The Gastric Bypass Ripple Effect
October 31, 2011 4 Comments
Well, according to a new study reviewed recently in the New York Times, when you have a gastric bypass, your friends and family will likely share in the weight loss experience. Research shows that family members of patients having the popular obesity surgery show a tendency to lose weight, eat better and exercise more.
The phenomenon was dubbed by the study’s authors as the gastric bypass ripple effect . Dr. John Morton, study author and director of the Stanford School of Medicine bariatric surgery program, published the research findings in The Archives of Surgery.
Americans have the gastric bypass weight loss surgery procedure at a rate of ~200,000 every year. The weight loss surgery procedure (dubbed the ‘gold standard’ of obesity surgery by National Institutes of Health) includes reduction of the stomach size as well as re-routing of the intestines.
The gastric bypass procedure results in significant weight loss – often up to 80% of excess weight is lost within a 12-24 month period following the procedure – as well as improvements in overall health including the resolution of Type 2 Diabetes – the leading cause of kidney disease, adult blindness and amputation.
“If you have a committed and involved family, you’re going to have better outcomes for the patient… family members can have a collateral benefit (as well).”
~Dr. John Morton, Director of Stanford School of Medicine Bariatric Surgery Program
Gastric Bypass as a Cure for Type 2 Diabetes?
More than eighty percent of patients having gastric bypass surgery experience total resolution of Type 2 Diabetes . Type 2 Diabetes is the 7th leading cause of death in the US, with an estimated 26 million adults and children currently diagnosed with Type 2 Diabetes, as well as an additional 79 million suffering from the condition but currently undiagnosed, according to the American Diabetes Association.

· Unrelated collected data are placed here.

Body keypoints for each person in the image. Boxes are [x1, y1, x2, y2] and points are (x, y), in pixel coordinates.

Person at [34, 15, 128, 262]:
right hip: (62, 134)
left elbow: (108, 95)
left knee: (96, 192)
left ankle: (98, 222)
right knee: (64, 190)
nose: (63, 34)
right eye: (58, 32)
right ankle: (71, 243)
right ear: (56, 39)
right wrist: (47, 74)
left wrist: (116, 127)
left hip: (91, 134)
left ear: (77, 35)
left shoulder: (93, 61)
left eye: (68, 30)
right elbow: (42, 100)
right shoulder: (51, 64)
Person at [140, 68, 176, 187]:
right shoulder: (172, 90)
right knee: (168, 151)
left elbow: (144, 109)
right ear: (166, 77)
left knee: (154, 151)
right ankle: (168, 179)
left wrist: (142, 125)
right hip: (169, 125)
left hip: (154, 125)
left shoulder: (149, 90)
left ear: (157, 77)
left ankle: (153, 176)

What’s more, cases of Type 2 Diabetes will continue to increase; United Health Group estimates the number of cases will increase from the current 8% of the population to 50% of the population within a decade.

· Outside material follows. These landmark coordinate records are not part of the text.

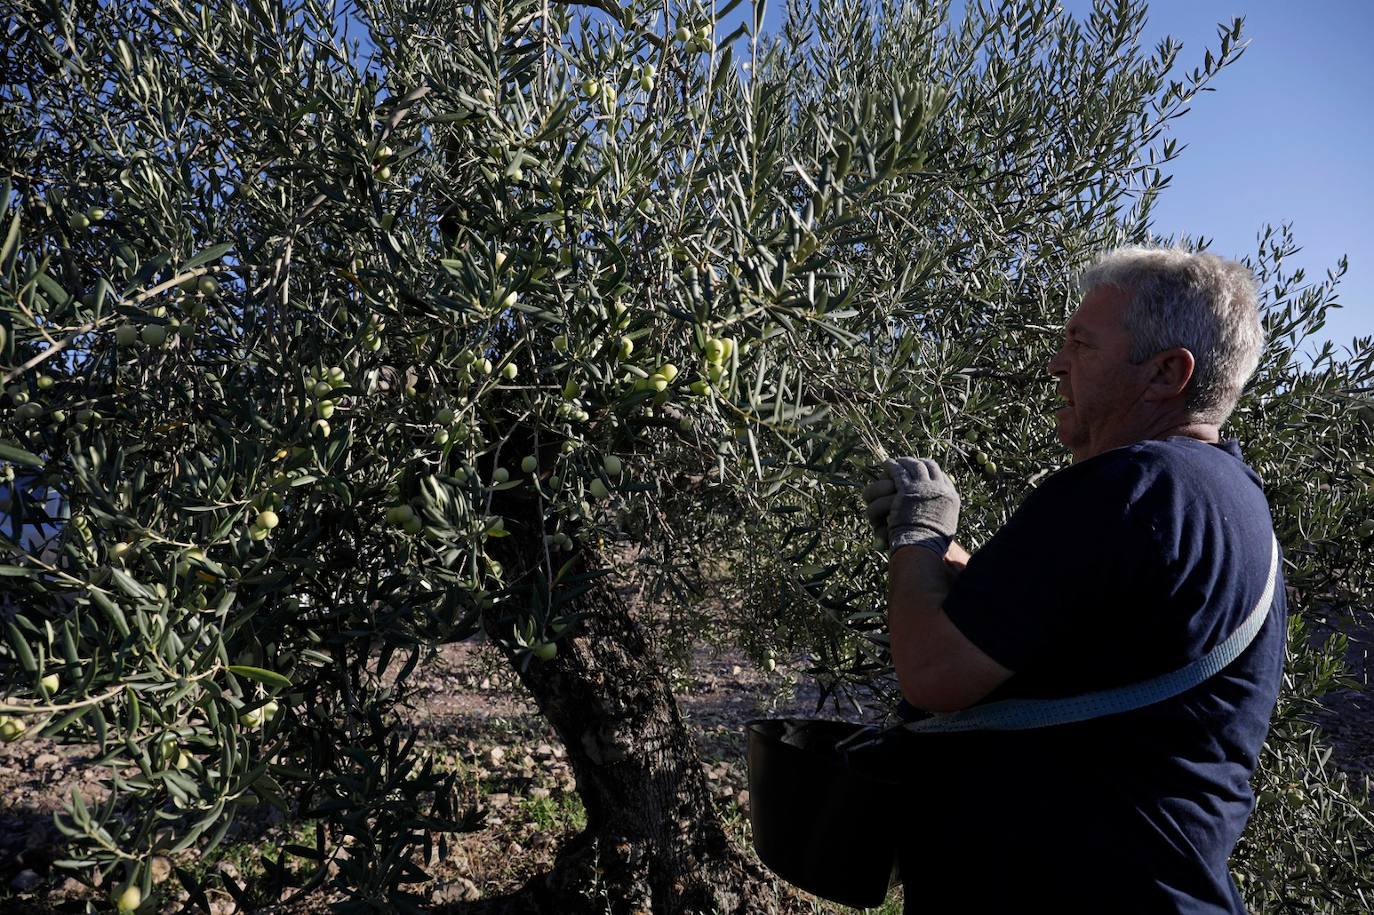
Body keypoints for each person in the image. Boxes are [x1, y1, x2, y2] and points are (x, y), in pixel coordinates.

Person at [863, 245, 1286, 913]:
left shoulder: (1129, 485)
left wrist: (916, 537)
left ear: (1167, 373)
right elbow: (1064, 625)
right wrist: (942, 553)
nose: (1058, 364)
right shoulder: (1223, 494)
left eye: (1081, 346)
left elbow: (933, 673)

It’s no wonder that Dr. Oz advocates for more gastric bypass, saying “We probably do only 1% of the gastric bypass surgeries we should do.”
Is Weight Gain Catching?
It’s certainly good news to hear that we can ‘contaminate’ our friends and family with our weight loss, when earlier this year the media were sirening the opposite, i.e. that weight gain is catching.
In July, scientists at the International Journal of Obesity reported the discovery of a virus that caused chickens and rodents to ‘catch’ fat like they would a cold, a report that caused ABC News contributor Nicholas Regush to claim he was breaking out in a cold seat for fear of contracting obesity from his fellow food court denizens while shopping at the mall.
“It’s bad enough that fat people in this thin-obsessed culture are often treated badly or like they belong in a zoo, but now watch out for signs of more extreme discrimination.”
Regush’s Second Opinion op ed piece quotes obesity experts Nikhil Dhurandhar and Richard Atkinson, whose research at the University of Wisconsin revealed an adenovirus – the so-called adenovirus-36 – may somehow be linked to obesity in humans.
Adenoviruses are known to cause such maladies as that cause maladies such as pink-eye, diarrhea and the common cold in humans. According to the research, fat, apparently, is the next malady on the list: fat people are eight times as likely to have the virus as lean people.
Researchers have looked at other adenoviruses – the adenovirus-36 is just one of more than 50 human adenoviruses and found no difference in infection rates in fat and lean people.
Previous studies on chickens, mice and marmosets showed that those injected with Ad-36 develop more body fat than non-injected animal controls. Is this what is happening in humans? It’s not clear, since researchers have yet to pull live Ad-36 out of anyone. What researchers are clear on: both genetic and environmental factors play a role in obesity.